## [TASK STATEMENT]
Please reproduce the material below word for word from the line with "Vakt-ı vustâ'dır salât-ı farza eyle iktidâ" up to and including the line with "CONTACTEZ-NOUS", leaving the pictures out of your answer.

══════

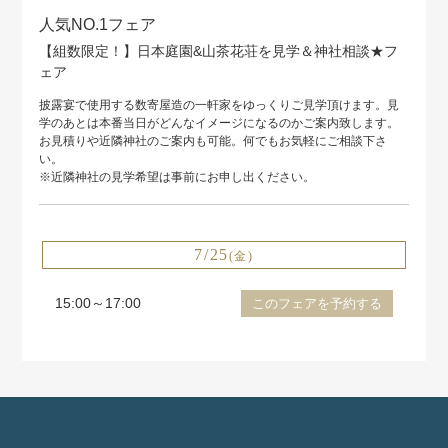
人気NO.1フェア
【組数限定！】日本庭園&山茶花荘を見学＆神社相談★フ
ェア
披露宴で使用する数寄屋造の一軒家をゆっくりご見学頂けます。見
学のあとは本番当日がどんなイメージになるのかご案内致します。
お見積りや近隣神社のご案内も可能。何でもお気軽にご相談下さ
い。
※近隣神社の見学希望は事前にお申し出ください。
7/25
(金)
15:00～17:00
このフェアを予約する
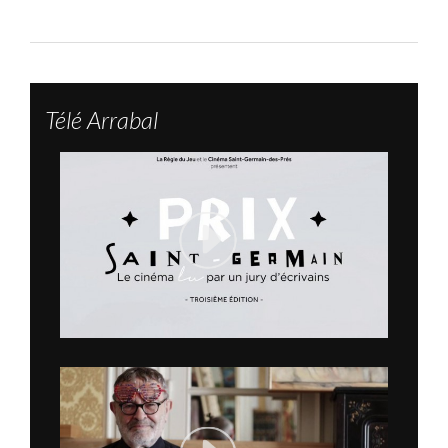
Télé Arrabal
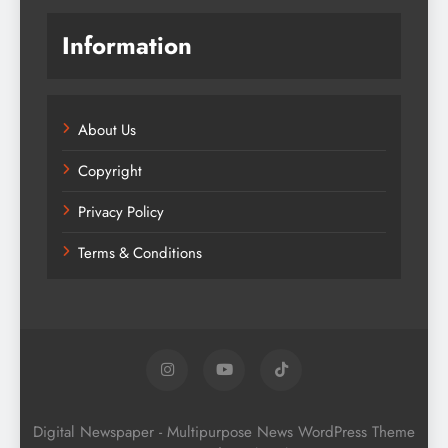
Information
About Us
Copyright
Privacy Policy
Terms & Conditions
Digital Newspaper - Multipurpose News WordPress Theme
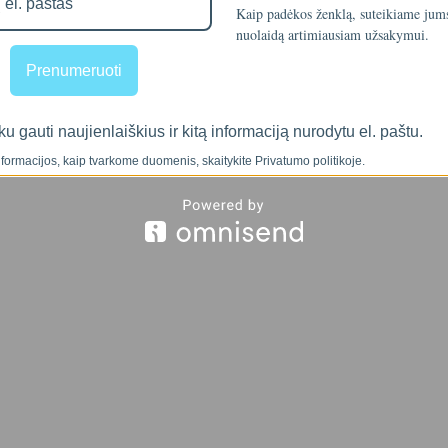
Kaip padėkos ženklą, suteikiame ju
vel). Vanduo teka pro šį užpildą, kuriame sulaikomos skirtingų dydžių 
nuolaidą artimiausiam užsakymui.
Prenumeruoti
ku gauti naujienlaiškius ir kitą informaciją nurodytu el. paštu.
formacijos, kaip tvarkome duomenis, skaitykite Privatumo politikoje.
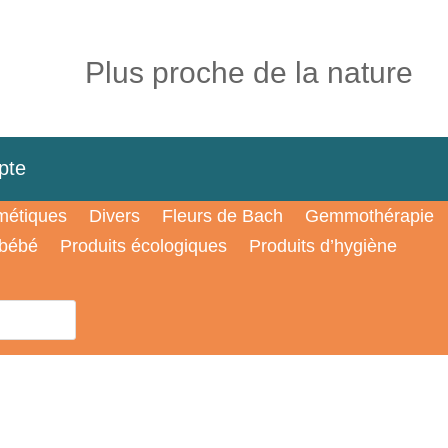
Plus proche de la nature
pte
étiques
Divers
Fleurs de Bach
Gemmothérapie
 bébé
Produits écologiques
Produits d’hygiène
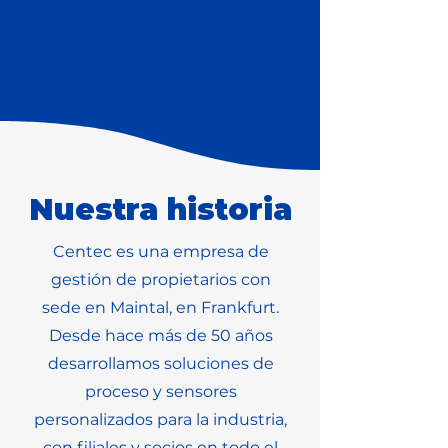
Nuestra historia
Centec es una empresa de
gestión de propietarios con
sede en Maintal, en Frankfurt.
Desde hace más de 50 años
desarrollamos soluciones de
proceso y sensores
personalizados para la industria,
con filiales y socios en todo el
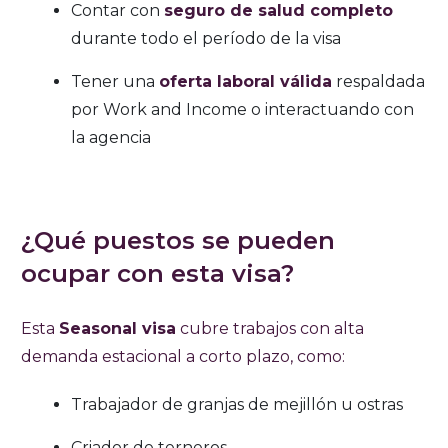
Contar con
seguro de salud completo
durante todo el período de la visa
Tener una
oferta laboral válida
respaldada
por Work and Income o interactuando con
la agencia
¿Qué puestos se pueden
ocupar con esta visa?
Esta
Seasonal visa
cubre trabajos con alta
demanda estacional a corto plazo, como:
Trabajador de granjas de mejillón u ostras
Criador de terneros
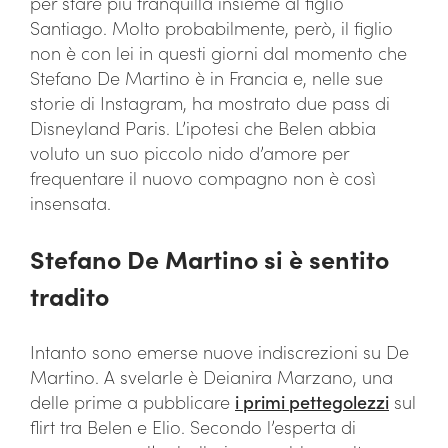
per stare più tranquilla insieme al figlio
Santiago. Molto probabilmente, però, il figlio
non è con lei in questi giorni dal momento che
Stefano De Martino è in Francia e, nelle sue
storie di Instagram, ha mostrato due pass di
Disneyland Paris. L’ipotesi che Belen abbia
voluto un suo piccolo nido d’amore per
frequentare il nuovo compagno non è così
insensata.
Stefano De Martino si è sentito
tradito
Intanto sono emerse nuove indiscrezioni su De
Martino. A svelarle è Deianira Marzano, una
delle prime a pubblicare
i primi pettegolezzi
sul
flirt tra Belen e Elio. Secondo l’esperta di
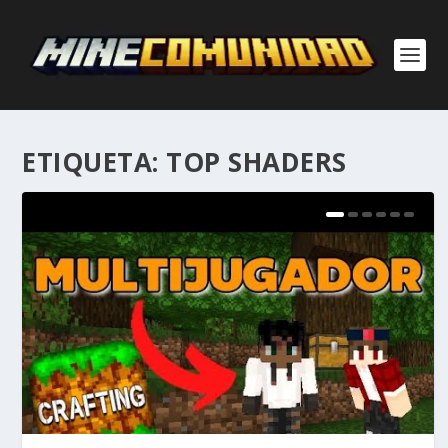
ETIQUETA:
TOP SHADERS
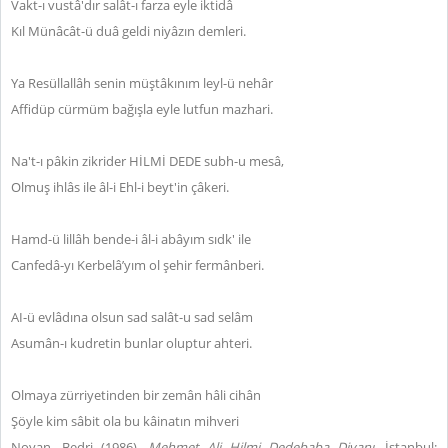
Vakt-ı vustâ'dır salât-ı farza eyle iktidâ
Kıl Münâcât-ü duâ geldi niyâzın demleri.
Ya Resüllallâh senin müştâkınım leyl-ü nehâr
Affidüp cürmüm bağışla eyle lutfun mazhari.
Na't-ı pâkin zikrider HİLMİ DEDE subh-u mesâ,
Olmuş ihlâs ile âl-i Ehl-i beyt'in çâkeri.
Hamd-ü lillâh bende-i âl-i abâyım sıdk' ile
Canfedâ-yı Kerbelâ’yım ol şehir fermânberi.
AI-ü evlâdına olsun sad salât-u sad selâm
Asumân-ı kudretin bunlar oluptur ahteri.
Olmaya zürriyetinden bir zemân hâli cihân
Şöyle kim sâbit ola bu kâinatın mihveri
Noyan, Bedri (1986).
Mehmet Ali Hilmi Dedebaba Divanı.
İstanbul:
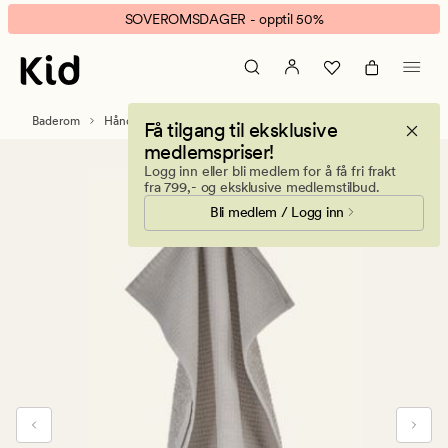
Hedda
Animert
SOVEROMSDAGER - opptil 50%
håndkle
banner.
beige
Klikk
ESCAPE
for
Baderom
Håndklær og kluter
Gjestehåndklær
Få tilgang til eksklusive
å
medlemspriser!
pause.
Logg inn eller bli medlem for å få fri frakt
fra 799,- og eksklusive medlemstilbud.
Bli medlem / Logg inn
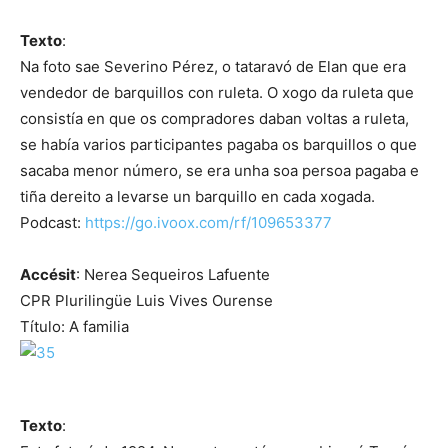
Texto
:
Na foto sae Severino Pérez, o tataravó de Elan que era
vendedor de barquillos con ruleta. O xogo da ruleta que
consistía en que os compradores daban voltas a ruleta,
se había varios participantes pagaba os barquillos o que
sacaba menor número, se era unha soa persoa pagaba e
tiña dereito a levarse un barquillo en cada xogada.
Podcast:
https://go.ivoox.com/rf/109653377
Accésit
: Nerea Sequeiros Lafuente
CPR Plurilingüe Luis Vives Ourense
Título: A familia
Texto
:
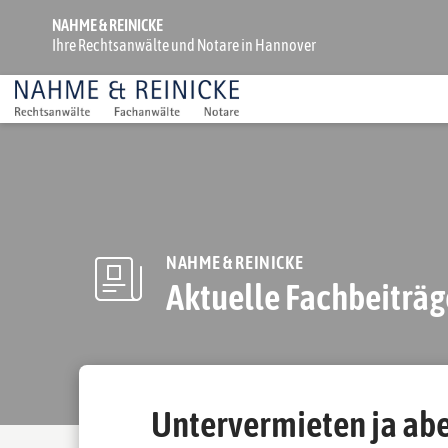
NAHME & REINICKE
Ihre Rechtsanwälte und Notare in Hannover
NAHME & REINICKE
Aktuelle Fachbeiträg
Untervermieten ja abe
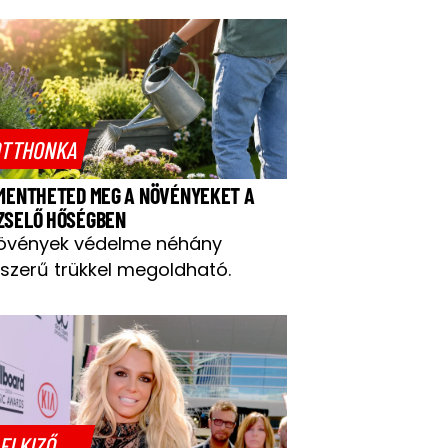
TTHONKA
 MENTHETED MEG A NÖVÉNYEKET A
ZSELŐ HŐSÉGBEN
övények védelme néhány
szerű trükkel megoldható.
ELKIZŐ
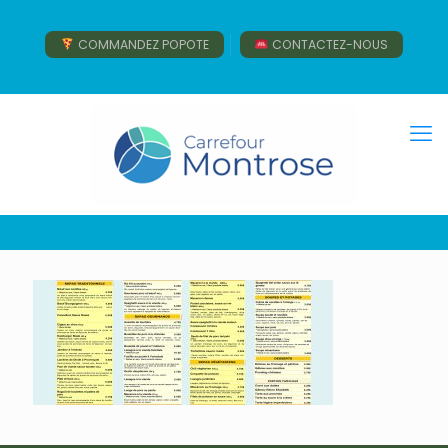
COMMANDEZ POPOTE
CONTACTEZ-NOUS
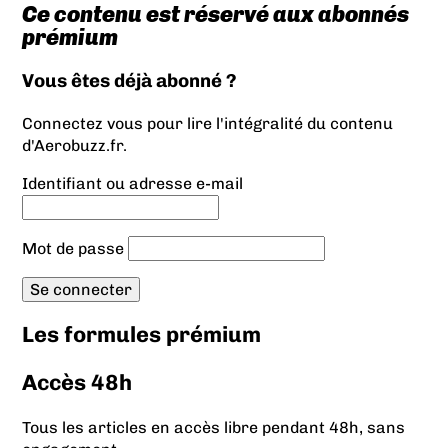
Ce contenu est réservé aux abonnés
prémium
Vous êtes déjà abonné ?
Connectez vous pour lire l'intégralité du contenu
d'Aerobuzz.fr.
Identifiant ou adresse e-mail
Mot de passe
Les formules prémium
Accès 48h
Tous les articles en accès libre pendant 48h, sans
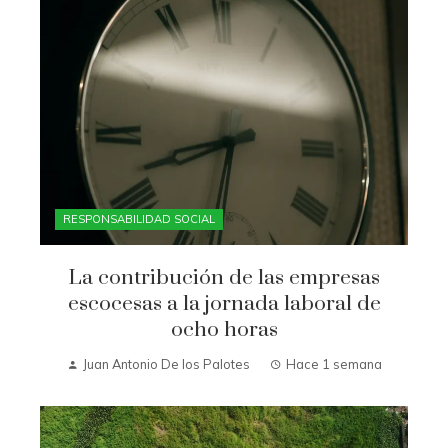
RESPONSABILIDAD SOCIAL
La contribución de las empresas
escocesas a la jornada laboral de
ocho horas
Juan Antonio De los Palotes
Hace 1 semana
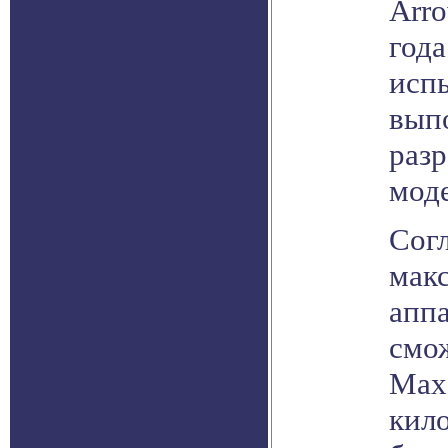
Arro
года
исп
выпо
раз
мод
Сог
макс
аппа
смож
Маха
кил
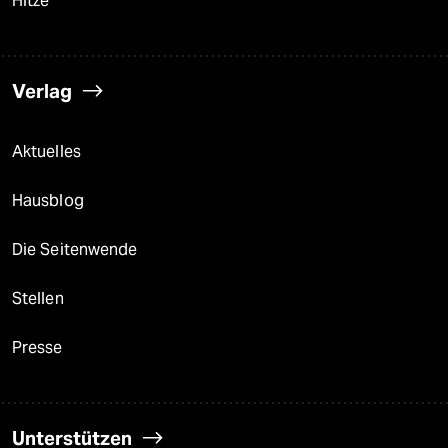
Hitze
Verlag
Aktuelles
Hausblog
Die Seitenwende
Stellen
Presse
Unterstützen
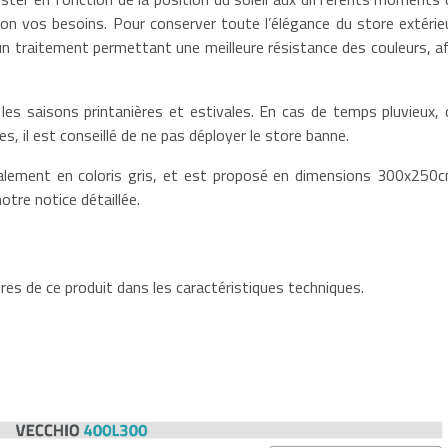
elon vos besoins. Pour conserver toute l’élégance du store extérieu
n traitement permettant une meilleure résistance des couleurs, af
les saisons printanières et estivales. En cas de temps pluvieux, 
, il est conseillé de ne pas déployer le store banne.
lement en coloris gris, et est proposé en dimensions 300x250c
otre notice détaillée.
es de ce produit dans les caractéristiques techniques.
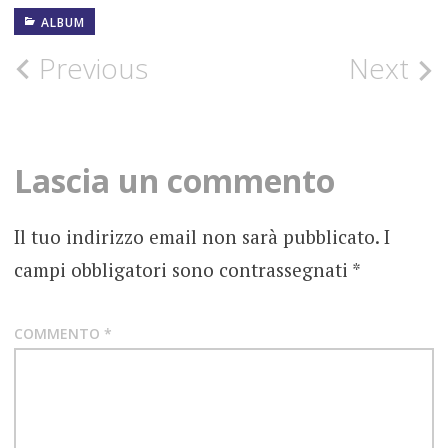
ALBUM
ALBUM
Post
Previous
Next
DARK
SIDE
navigation
DARK
SIDE
Lascia un commento
MOON
FOTOGRAFIE
Il tuo indirizzo email non sarà pubblicato.
I
campi obbligatori sono contrassegnati
*
GILMOUR
PINK
FLOYD
COMMENTO
*
RECENSIONE
ROCK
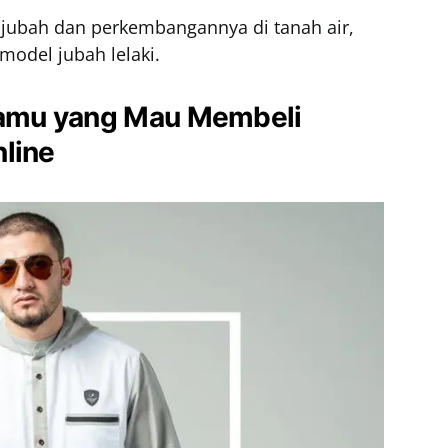
 jubah dan perkembangannya di tanah air,
model jubah lelaki.
amu yang Mau Membeli
nline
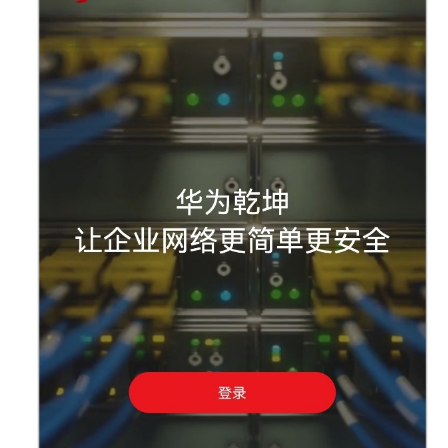
证
纯
AP
组
网
场
景
AR+AP
组
网
场
景
AR+交
换
机
+AP
组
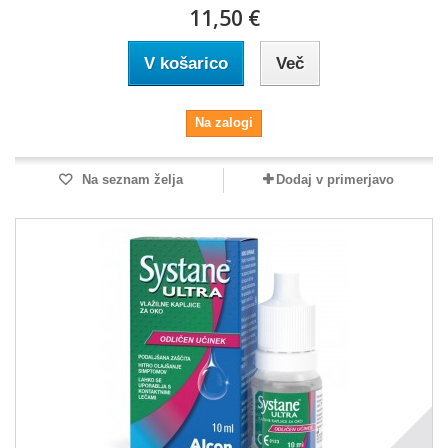
11,50 €
V košarico
Več
Na zalogi
Na seznam želja
Dodaj v primerjavo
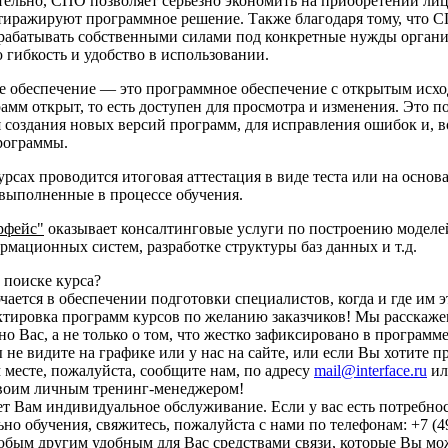
тельно, СПО позволяет серьезно экономить на приобретении ли
тиражируют программное решение. Также благодаря тому, что
абатывать собственными силами под конкретные нужды органи
гибкость и удобство в использовании.
 обеспечение — это программное обеспечение с открытым исх
амм открыт, то есть доступен для просмотра и изменения. Это п
я создания новых версий программ, для исправления ошибок и, 
рограммы.
урсах проводится итоговая аттестация в виде теста или на основ
 выполненные в процессе обучения.
рфейс"
оказывает консалтинговые услуги по построению моделей
мационных систем, разработке структуры баз данных и т.д.
поиске курса?
чается в обеспечении подготовки специалистов, когда и где им э
тировка программ курсов по желанию заказчиков! Мы расскажем
о Вас, а не только о том, что жестко зафиксировано в программ
 не видите на графике или у нас на сайте, или если Вы хотите п
 месте, пожалуйста, сообщите нам, по адресу
mail@interface.ru
и
своим личным тренинг-менеджером!
т Вам индивидуальное обслуживание. Если у вас есть потребност
но обучения, свяжитесь, пожалуйста c нами по телефонам: +7 (495
юбым другим удобным для Вас средствами связи, которые Вы мож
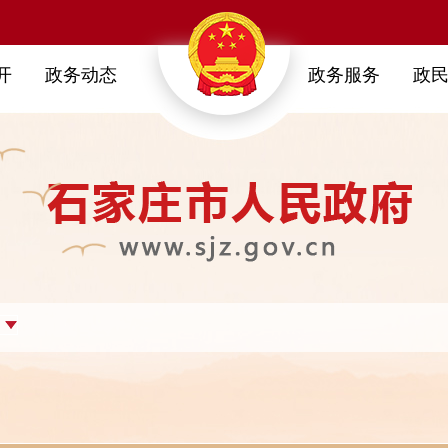
开
政务动态
政务服务
政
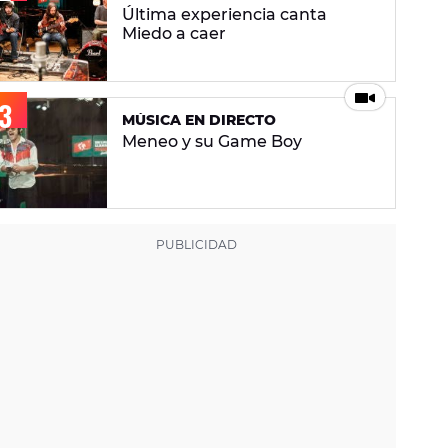
Última experiencia canta
Miedo a caer
MÚSICA EN DIRECTO
Meneo y su Game Boy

══════

## [ANSWER TO THIS EXERCISE]
Vakt-ı vustâ'dır salât-ı farza eyle iktidâ
Kıl Münâcât-ü duâ geldi niyâzın demleri.
Ya Resüllallâh senin müştâkınım leyl-ü nehâr
Affidüp cürmüm bağışla eyle lutfun mazhari.
Na't-ı pâkin zikrider HİLMİ DEDE subh-u mesâ,
Olmuş ihlâs ile âl-i Ehl-i beyt'in çâkeri.
Hamd-ü lillâh bende-i âl-i abâyım sıdk' ile
Canfedâ-yı Kerbelâ’yım ol şehir fermânberi.
AI-ü evlâdına olsun sad salât-u sad selâm
Asumân-ı kudretin bunlar oluptur ahteri.
Olmaya zürriyetinden bir zemân hâli cihân
Şöyle kim sâbit ola bu kâinatın mihveri
Noyan, Bedri (1986).
Mehmet Ali Hilmi Dedebaba Divanı.
İstanbul:
Hedda
Animert
SOVEROMSDAGER - opptil 50%
håndkle
banner.
beige
Klikk
ESCAPE
for
Baderom
Håndklær og kluter
Gjestehåndklær
Få tilgang til eksklusive
å
medlemspriser!
pause.
Logg inn eller bli medlem for å få fri frakt
fra 799,- og eksklusive medlemstilbud.
Bli medlem / Logg inn
Texto
:
Na foto sae Severino Pérez, o tataravó de Elan que era
vendedor de barquillos con ruleta. O xogo da ruleta que
consistía en que os compradores daban voltas a ruleta,
se había varios participantes pagaba os barquillos o que
sacaba menor número, se era unha soa persoa pagaba e
tiña dereito a levarse un barquillo en cada xogada.
Podcast:
https://go.ivoox.com/rf/109653377
Accésit
: Nerea Sequeiros Lafuente
CPR Plurilingüe Luis Vives Ourense
Título: A familia
Texto
:
NAHME & REINICKE
Ihre Rechtsanwälte und Notare in Hannover
NAHME & REINICKE
Aktuelle Fachbeiträg
Untervermieten ja abe
TTHONKA
 MENTHETED MEG A NÖVÉNYEKET A
ZSELŐ HŐSÉGBEN
övények védelme néhány
szerű trükkel megoldható.
ELKIZŐ
COMMANDEZ POPOTE
CONTACTEZ-NOUS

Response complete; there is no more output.